If you look at where they are used, then it looks like these macros do not need to compare m[1] to c1 because whenever they are used it is already known that m[1] == 'O' (hence "str3O" in the name -- that's 3 and the letter O, not number zero).
I guess c1 is included in the first case because it's faster to compare the whole 32-bit word than mask out the known byte (and since c0, c1, c2 and c3 are compile time constants, the whole right-hand-side of the comparison will be optimized by constant folding anyway).
(It's ridiculous micro-optimization in my opinion, but at least it is correct, and it is limited to a single file.)
Mmm, I would say it's definitely formatted beautifully. But I agree with the poster above in saying that it's error prone.
I'm a big Nginx fan, but I think it's good by just sheer force of will... if you had like 10 people working on it it would probably fall apart. Something sqlite at least has extensive automated tests, which makes me much more confident about its quality.
I spend most of my time in dynamic languages so I have to ask... is this that much faster than a good regex library that it warrants a hand rolled state machine? How normal is something like this in a typical C/C++ codebase?
A "good" regex library will dynamically generate code; and if the regex is simple enough, generate code that implements a DFA rather than NFA (or PDA, for Perl regexes). So for a "good" library, no, it won't be much faster.
But very few regex libraries are that "good", because it's a combination of extreme speed with very low flexibility (DFA has exponential state explosion in worst cases compared to equivalent NFA, and isn't able to deal with e.g. backreferences). The vast majority of good regex libraries will be an order of magnitude slower. Average regex libraries included in most language distributions will be slower again.
The chief exception is compiler lexer generators like lex and flex. They produce code very similar to the state machine linked. And that's probably the most common place to see this kind of thing.
Encoding the state of the machine implicitly as the program counter, rather than an explicit state variable, often results in more readable code and is the more usual way to do it when writing it by hand.
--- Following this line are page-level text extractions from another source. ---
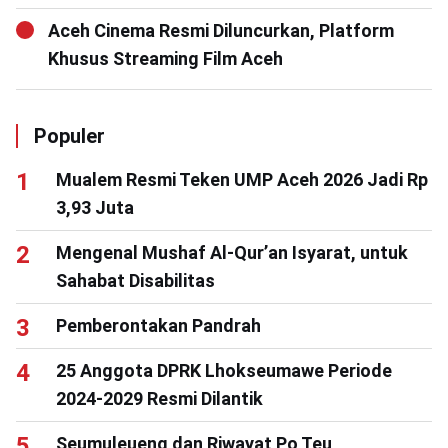
Aceh Cinema Resmi Diluncurkan, Platform
Khusus Streaming Film Aceh
Populer
Mualem Resmi Teken UMP Aceh 2026 Jadi Rp
3,93 Juta
Mengenal Mushaf Al-Qur’an Isyarat, untuk
Sahabat Disabilitas
Pemberontakan Pandrah
25 Anggota DPRK Lhokseumawe Periode
2024-2029 Resmi Dilantik
Seumuleueng dan Riwayat Po Teu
It also saves a register, important on some architectures. But the technique has slightly more limited expressiveness owing to needing to stick with structured programming constructs.
People (should) only implement things in C/C++ after thoroughly profiling the dynamic language POC and being sure they need the performance that a C implementation affords. So yes, the C implementation is going to sacrifice readability for performance. Of course, there are better and worse ways of accomplishing the same thing.
I understand that they're doing string comparisons (of a kind), but what are those values defined in 'uint32_t'? Is it a translation of values into memory addresses?